(Beginning of ENTRIES SHOWN)
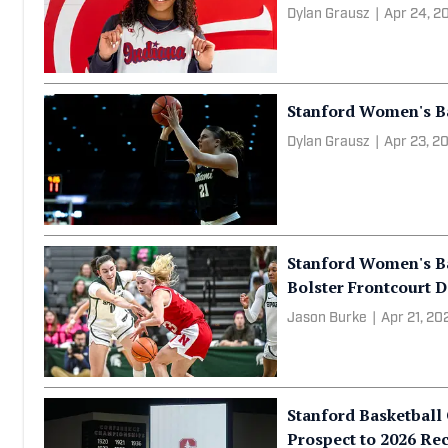
Stanford Women's Ba
Basketball to 2026 R
Dylan Grausz
|
Apr 24, 2
Stanford Women's Bas
Dylan Grausz
|
Apr 23, 2
Stanford Women's Ba
Bolster Frontcourt 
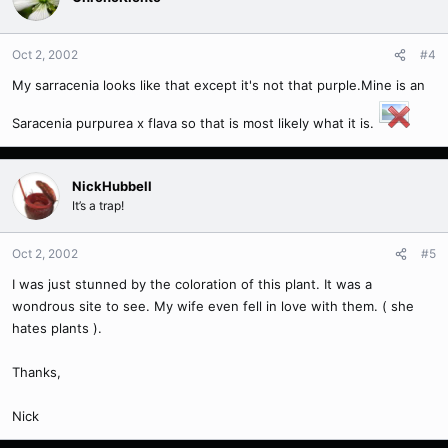
Oct 2, 2002
#4
My sarracenia looks like that except it's not that purple.Mine is an
Saracenia purpurea x flava so that is most likely what it is.
NickHubbell
It’s a trap!
Oct 2, 2002
#5
I was just stunned by the coloration of this plant. It was a
wondrous site to see. My wife even fell in love with them. ( she
hates plants ).
Thanks,
Nick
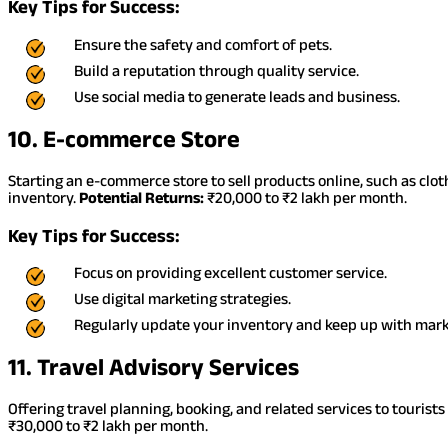
Key Tips for Success:
Ensure the safety and comfort of pets.
Build a reputation through quality service.
Use social media to generate leads and business.
10. E-commerce Store
Starting an e-commerce store to sell products online, such as clot
inventory.
Potential Returns:
₹20,000 to ₹2 lakh per month.
Key Tips for Success:
Focus on providing excellent customer service.
Use digital marketing strategies.
Regularly update your inventory and keep up with mark
11. Travel Advisory Services
Offering travel planning, booking, and related services to tourists
₹30,000 to ₹2 lakh per month.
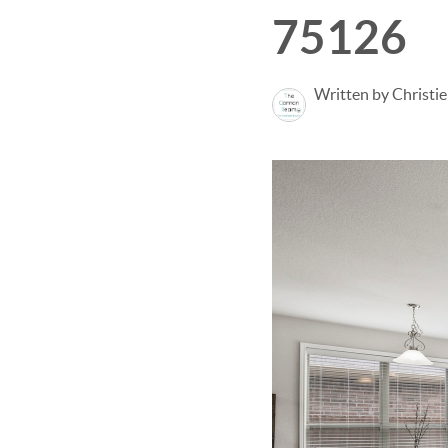
75126
Written by Christi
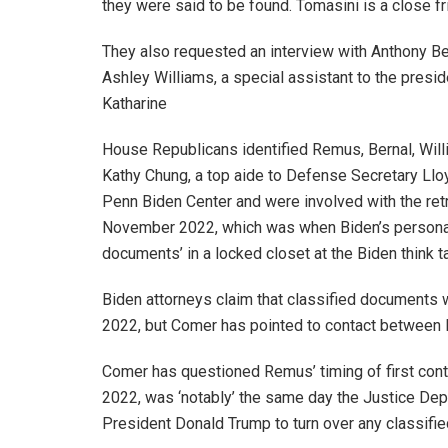
they were said to be found. Tomasini is a close fr
They also requested an interview with Anthony Bern
Ashley Williams, a special assistant to the presid
Katharine
House Republicans identified Remus, Bernal, Willi
Kathy Chung, a top aide to Defense Secretary Lloy
Penn Biden Center and were involved with the ret
November 2022, which was when Biden’s persona
documents’ in a locked closet at the Biden think t
Biden attorneys claim that classified documents w
2022, but Comer has pointed to contact between
Comer has questioned Remus’ timing of first conta
2022, was ‘notably’ the same day the Justice Dep
President Donald Trump to turn over any classifi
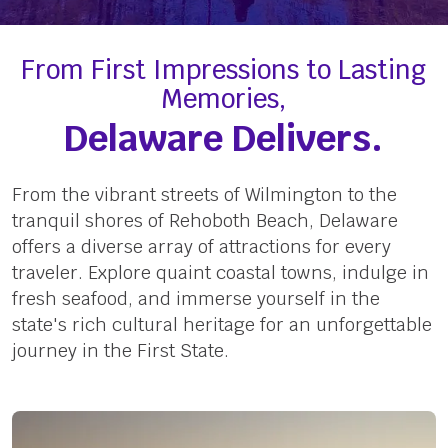
From First Impressions to Lasting
Memories,
Delaware Delivers.
From the vibrant streets of Wilmington to the
tranquil shores of Rehoboth Beach, Delaware
offers a diverse array of attractions for every
traveler. Explore quaint coastal towns, indulge in
fresh seafood, and immerse yourself in the
state's rich cultural heritage for an unforgettable
journey in the First State.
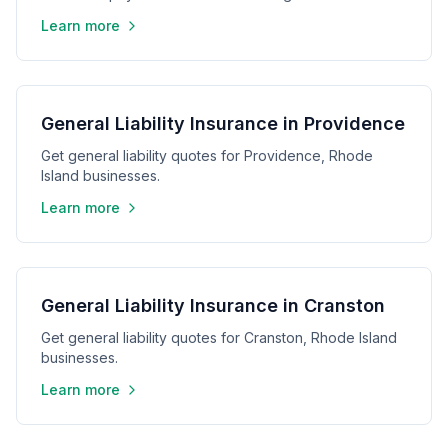
Learn more
General Liability Insurance in Providence
Get general liability quotes for Providence, Rhode
Island businesses.
Learn more
General Liability Insurance in Cranston
Get general liability quotes for Cranston, Rhode Island
businesses.
Learn more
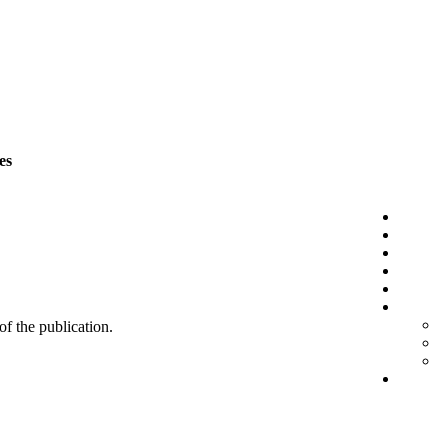
es
 of the publication.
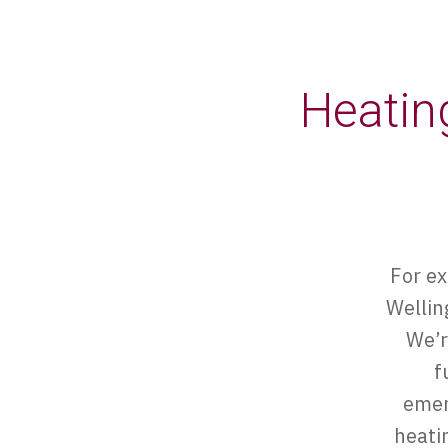
Heatin
For ex
Wellin
We’r
f
emer
heatin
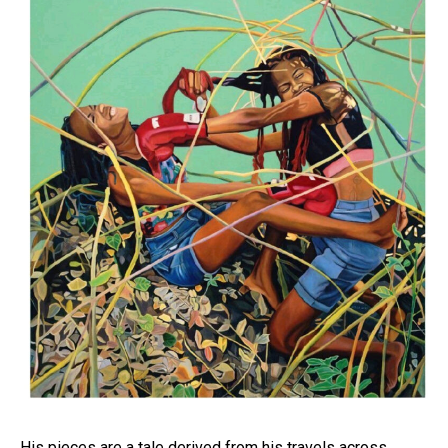
His pieces are a tale derived from his travels across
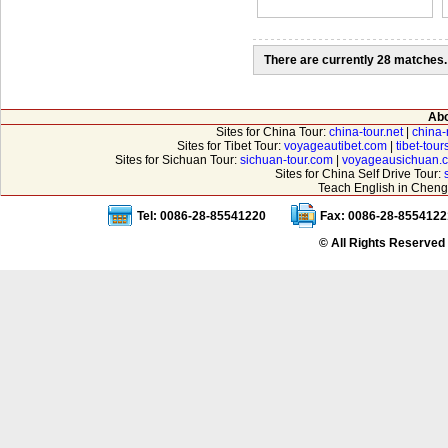
There are currently 28 matches.
Abo
Sites for China Tour:
china-tour.net
|
china-
Sites for Tibet Tour:
voyageautibet.com
|
tibet-tou
Sites for Sichuan Tour:
sichuan-tour.com
|
voyageausichuan.
Sites for China Self Drive Tour:
Teach English in Cheng
Tel: 0086-28-85541220
Fax: 0086-28-8554122
© All Rights Reserved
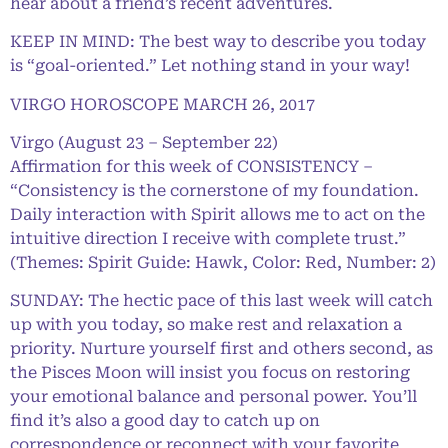
hear about a friend’s recent adventures.
KEEP IN MIND: The best way to describe you today
is “goal-oriented.” Let nothing stand in your way!
VIRGO HOROSCOPE MARCH 26, 2017
Virgo (August 23 – September 22)
Affirmation for this week of CONSISTENCY –
“Consistency is the cornerstone of my foundation.
Daily interaction with Spirit allows me to act on the
intuitive direction I receive with complete trust.”
(Themes: Spirit Guide: Hawk, Color: Red, Number: 2)
SUNDAY: The hectic pace of this last week will catch
up with you today, so make rest and relaxation a
priority. Nurture yourself first and others second, as
the Pisces Moon will insist you focus on restoring
your emotional balance and personal power. You’ll
find it’s also a good day to catch up on
correspondence or reconnect with your favorite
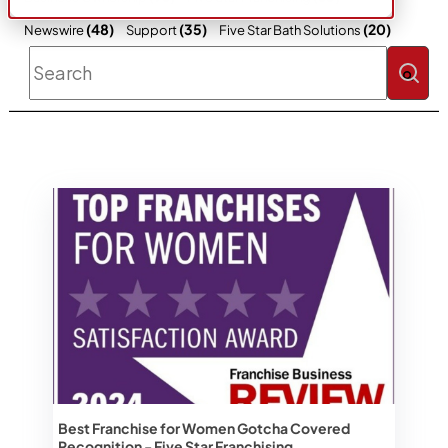
(48)
(35)
(20)
Newswire
Support
Five Star Bath Solutions
This is a search field with an auto-sugges
There are no suggestions because the 
Best Franchise for Women Gotcha Covered
Recognition - Five Star Franchising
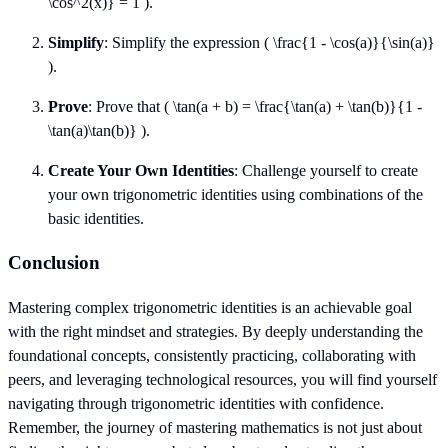
\cos^2(x)} = 1 ).
Simplify
: Simplify the expression ( \frac{1 - \cos(a)}{\sin(a)}
).
Prove
: Prove that ( \tan(a + b) = \frac{\tan(a) + \tan(b)}{1 -
\tan(a)\tan(b)} ).
Create Your Own Identities
: Challenge yourself to create
your own trigonometric identities using combinations of the
basic identities.
Conclusion
Mastering complex trigonometric identities is an achievable goal
with the right mindset and strategies. By deeply understanding the
foundational concepts, consistently practicing, collaborating with
peers, and leveraging technological resources, you will find yourself
navigating through trigonometric identities with confidence.
Remember, the journey of mastering mathematics is not just about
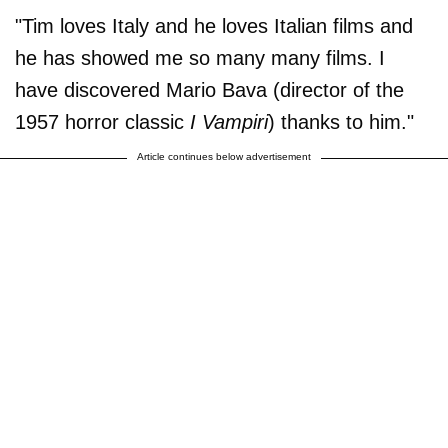
"Tim loves Italy and he loves Italian films and
he has showed me so many many films. I
have discovered Mario Bava (director of the
1957 horror classic
I Vampiri
) thanks to him."
Article continues below advertisement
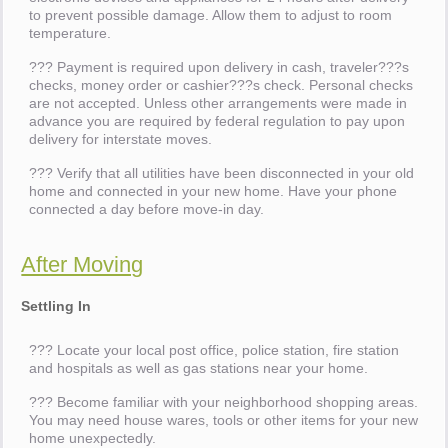
to prevent possible damage. Allow them to adjust to room
temperature.
??? Payment is required upon delivery in cash, traveler???s
checks, money order or cashier???s check. Personal checks
are not accepted. Unless other arrangements were made in
advance you are required by federal regulation to pay upon
delivery for interstate moves.
??? Verify that all utilities have been disconnected in your old
home and connected in your new home. Have your phone
connected a day before move-in day.
After Moving
Settling In
??? Locate your local post office, police station, fire station
and hospitals as well as gas stations near your home.
??? Become familiar with your neighborhood shopping areas.
You may need house wares, tools or other items for your new
home unexpectedly.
(End of ENTRIES SHOWN)
The stretch above running from the line with "There are no suggestions because the" through the line with "station, fire station" is all you should copy, exactly, leaving out the pictures.

TASK RESPONSE:
There are no suggestions because the 
Best Franchise for Women Gotcha Covered
Recognition - Five Star Franchising
\cos^2(x)} = 1 ).
Simplify
: Simplify the expression ( \frac{1 - \cos(a)}{\sin(a)}
).
Prove
: Prove that ( \tan(a + b) = \frac{\tan(a) + \tan(b)}{1 -
\tan(a)\tan(b)} ).
Create Your Own Identities
: Challenge yourself to create
your own trigonometric identities using combinations of the
basic identities.
Conclusion
Mastering complex trigonometric identities is an achievable goal
with the right mindset and strategies. By deeply understanding the
foundational concepts, consistently practicing, collaborating with
peers, and leveraging technological resources, you will find yourself
navigating through trigonometric identities with confidence.
Remember, the journey of mastering mathematics is not just about
"Tim loves Italy and he loves Italian films and
he has showed me so many many films. I
have discovered Mario Bava (director of the
1957 horror classic
I Vampiri
) thanks to him."
Article continues below advertisement
to prevent possible damage. Allow them to adjust to room
temperature.
??? Payment is required upon delivery in cash, traveler???s
checks, money order or cashier???s check. Personal checks
are not accepted. Unless other arrangements were made in
advance you are required by federal regulation to pay upon
delivery for interstate moves.
??? Verify that all utilities have been disconnected in your old
home and connected in your new home. Have your phone
connected a day before move-in day.
After Moving
Settling In
??? Locate your local post office, police station, fire station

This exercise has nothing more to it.